In [22]:
import torch
import torch.nn as nn
import torch.optim as optim
from torch.utils.data import DataLoader, Dataset
import numpy as np



In [35]:
class BitcoinDataset(Dataset):
    def __init__(self, dataframe, sequence_length=10):
        """
        BitcoinDataset 생성자.
        :param dataframe: 입력 데이터프레임 (Open, High, Low, Close, Volume, RSI, MACD, EMA 포함)
        :param sequence_length: LSTM 모델에 사용할 시계열 길이
        """
        self.data = dataframe
        self.sequence_length = sequence_length

        # 정규화
        self.scaled_data = self.data.copy()
        self.scaled_data[['Open', 'High', 'Low', 'Close', 'RSI', 'EMAF']] = \
            self.scaled_data[['Open', 'High', 'Low', 'Close', 'RSI', 'EMAF']].apply(
                lambda x: (x - x.min()) / (x.max() - x.min())
            )
    
    def __len__(self):
        return len(self.data) - self.sequence_length

    def __getitem__(self, idx):
        """
        특정 인덱스에 해당하는 데이터 반환.
        """
        # 시계열 데이터 슬라이스
        features = self.scaled_data[['Open', 'High', 'Low', 'Close', 'RSI', 'EMAF']].iloc[
                   idx:idx + self.sequence_length].values
        target = self.data['Target'].iloc[idx + self.sequence_length]

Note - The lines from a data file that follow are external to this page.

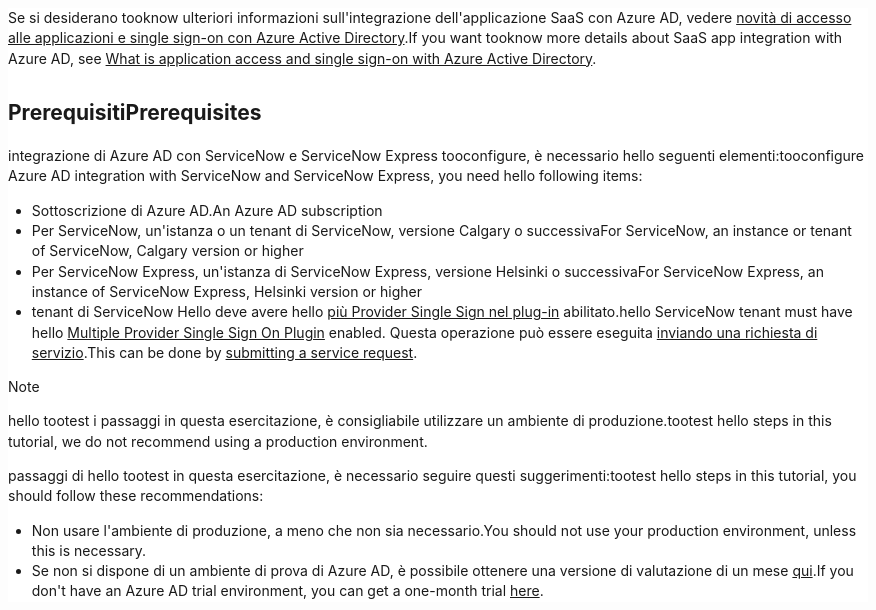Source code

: <span data-ttu-id="96b7b-109">Se si desiderano tooknow ulteriori informazioni sull'integrazione dell'applicazione SaaS con Azure AD, vedere [novità di accesso alle applicazioni e single sign-on con Azure Active Directory](active-directory-appssoaccess-whatis.md).</span><span class="sxs-lookup"><span data-stu-id="96b7b-109">If you want tooknow more details about SaaS app integration with Azure AD, see [What is application access and single sign-on with Azure Active Directory](active-directory-appssoaccess-whatis.md).</span></span>

## <a name="prerequisites"></a><span data-ttu-id="96b7b-110">Prerequisiti</span><span class="sxs-lookup"><span data-stu-id="96b7b-110">Prerequisites</span></span>
<span data-ttu-id="96b7b-111">integrazione di Azure AD con ServiceNow e ServiceNow Express tooconfigure, è necessario hello seguenti elementi:</span><span class="sxs-lookup"><span data-stu-id="96b7b-111">tooconfigure Azure AD integration with ServiceNow and ServiceNow Express, you need hello following items:</span></span>

* <span data-ttu-id="96b7b-112">Sottoscrizione di Azure AD.</span><span class="sxs-lookup"><span data-stu-id="96b7b-112">An Azure AD subscription</span></span>
* <span data-ttu-id="96b7b-113">Per ServiceNow, un'istanza o un tenant di ServiceNow, versione Calgary o successiva</span><span class="sxs-lookup"><span data-stu-id="96b7b-113">For ServiceNow, an instance or tenant of ServiceNow, Calgary version or higher</span></span>
* <span data-ttu-id="96b7b-114">Per ServiceNow Express, un'istanza di ServiceNow Express, versione Helsinki o successiva</span><span class="sxs-lookup"><span data-stu-id="96b7b-114">For ServiceNow Express, an instance of ServiceNow Express, Helsinki version or higher</span></span>
* <span data-ttu-id="96b7b-115">tenant di ServiceNow Hello deve avere hello [più Provider Single Sign nel plug-in](http://wiki.servicenow.com/index.php?title=Multiple_Provider_Single_Sign-On#gsc.tab=0) abilitato.</span><span class="sxs-lookup"><span data-stu-id="96b7b-115">hello ServiceNow tenant must have hello [Multiple Provider Single Sign On Plugin](http://wiki.servicenow.com/index.php?title=Multiple_Provider_Single_Sign-On#gsc.tab=0) enabled.</span></span> <span data-ttu-id="96b7b-116">Questa operazione può essere eseguita [inviando una richiesta di servizio](https://hi.service-now.com).</span><span class="sxs-lookup"><span data-stu-id="96b7b-116">This can be done by [submitting a service request](https://hi.service-now.com).</span></span> 

> [!NOTE]
> <span data-ttu-id="96b7b-117">hello tootest i passaggi in questa esercitazione, è consigliabile utilizzare un ambiente di produzione.</span><span class="sxs-lookup"><span data-stu-id="96b7b-117">tootest hello steps in this tutorial, we do not recommend using a production environment.</span></span>
> 
> 

<span data-ttu-id="96b7b-118">passaggi di hello tootest in questa esercitazione, è necessario seguire questi suggerimenti:</span><span class="sxs-lookup"><span data-stu-id="96b7b-118">tootest hello steps in this tutorial, you should follow these recommendations:</span></span>

* <span data-ttu-id="96b7b-119">Non usare l'ambiente di produzione, a meno che non sia necessario.</span><span class="sxs-lookup"><span data-stu-id="96b7b-119">You should not use your production environment, unless this is necessary.</span></span>
* <span data-ttu-id="96b7b-120">Se non si dispone di un ambiente di prova di Azure AD, è possibile ottenere una versione di valutazione di un mese [qui](https://azure.microsoft.com/pricing/free-trial/).</span><span class="sxs-lookup"><span data-stu-id="96b7b-120">If you don't have an Azure AD trial environment, you can get a one-month trial [here](https://azure.microsoft.com/pricing/free-trial/).</span></span>


[1]: ./media/active-directory-saas-servicenow-tutorial/tutorial_general_01.png
[2]: ./media/active-directory-saas-servicenow-tutorial/tutorial_general_02.png
[3]: ./media/active-directory-saas-servicenow-tutorial/tutorial_general_03.png
[4]: ./media/active-directory-saas-servicenow-tutorial/tutorial_general_04.png
[5]: ./media/active-directory-saas-servicenow-tutorial/tutorial_general_05.png
[6]: ./media/active-directory-saas-servicenow-tutorial/tutorial_general_06.png
[7]:  ./media/active-directory-saas-servicenow-tutorial/tutorial_general_050.png
[10]: ./media/active-directory-saas-servicenow-tutorial/tutorial_general_060.png
[11]: ./media/active-directory-saas-servicenow-tutorial/tutorial_general_070.png
[20]: ./media/active-directory-saas-servicenow-tutorial/tutorial_general_100.png
[200]: ./media/active-directory-saas-servicenow-tutorial/tutorial_general_200.png
[201]: ./media/active-directory-saas-servicenow-tutorial/tutorial_general_201.png
[203]: ./media/active-directory-saas-servicenow-tutorial/tutorial_general_203.png
[204]: ./media/active-directory-saas-servicenow-tutorial/tutorial_general_204.png
[205]: ./media/active-directory-saas-servicenow-tutorial/tutorial_general_205.png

        return torch.tensor(features, dtype=torch.float32), torch.tensor(target, dtype=torch.long)



In [30]:
import torch
import torch.nn as nn

class BitcoinLSTM(nn.Module):
    def __init__(self, input_size, hidden_size, num_layers, num_classes):
        """
        Bitcoin 예측 LSTM 모델
        :param input_size: 입력 특성 수 (Open, High, Low, Close, Volume, RSI, MACD, EMA 등)
        :param hidden_size: LSTM 은닉 상태 크기
        :param num_layers: LSTM 계층 수
        :param num_classes: 출력 클래스 수 (매수, 매도, 대기)
        """
        super(BitcoinLSTM, self).__init__()
        self.hidden_size = hidden_size
        self.num_layers = num_layers
        
        # LSTM Layer
        self.lstm = nn.LSTM(input_size, hidden_size, num_layers, batch_first=True)
        
        # Fully Connected Layer
        self.fc = nn.Linear(hidden_size, num_classes)

    def forward(self, x):
        # 초기 은닉 상태와 셀 상태 정의
        h0 = torch.zeros(self.num_layers, x.size(0), self.hidden_size).to(x.device)
        c0 = torch.zeros(self.num_layers, x.size(0), self.hidden_size).to(x.device)
        
        # LSTM forward
        out, _ = self.lstm(x, (h0, c0))
        
        # 마지막 시퀀스의 출력만 사용
        out = self.fc(out[:, -1, :])
        return out


In [48]:
import torch.optim as optim
from sklearn.metrics import accuracy_score

def train_model(model, train_loader, val_loader, num_epochs, learning_rate, device):
    """
    LSTM 모델 학습 함수
    :param model: LSTM 모델
    :param train_loader: 학습 데이터 로더
    :param val_loader: 검증 데이터 로더
    :param num_epochs: 학습 에폭 수
    :param learning_rate: 학습률
    :param device: 학습에 사용할 디바이스 (CPU/GPU)
    """
    # 손실 함수 및 옵티마이저
    criterion = nn.CrossEntropyLoss()
    optimizer = optim.Adam(model.parameters(), lr=learning_rate)
    
    # 모델 학습
    for epoch in range(num_epochs):
        model.train()
        train_loss = 0
        train_targets = []
        train_predictions = []

        for features, targets in train_loader:
            features, targets = features.to(device), targets.to(device)
            
            # 순전파
            outputs = model(features)
            loss = criterion(outputs, targets)
            train_loss += loss.item()

            # 역전파 및 가중치 업데이트
            optimizer.zero_grad()
            loss.backward()
            optimizer.step()

            # 예측 저장
            _, predicted = torch.max(outputs, 1)
            train_targets.extend(targets.cpu().numpy())
            train_predictions.extend(predicted.cpu().numpy())
        
        # 학습 정확도
        train_accuracy = accuracy_score(train_targets, train_predictions)

        # 검증
        model.eval()
        val_loss = 0
        val_targets = []
        val_predictions = []
        with torch.no_grad():
            for features, targets in val_loader:
                features, targets = features.to(device), targets.to(device)
                outputs = model(features)
                loss = criterion(outputs, targets)
                val_loss += loss.item()

                _, predicted = torch.max(outputs, 1)
                val_targets.extend(targets.cpu().numpy())
                val_predictions.extend(predicted.cpu().numpy())
        
        val_accuracy = accuracy_score(val_targets, val_predictions)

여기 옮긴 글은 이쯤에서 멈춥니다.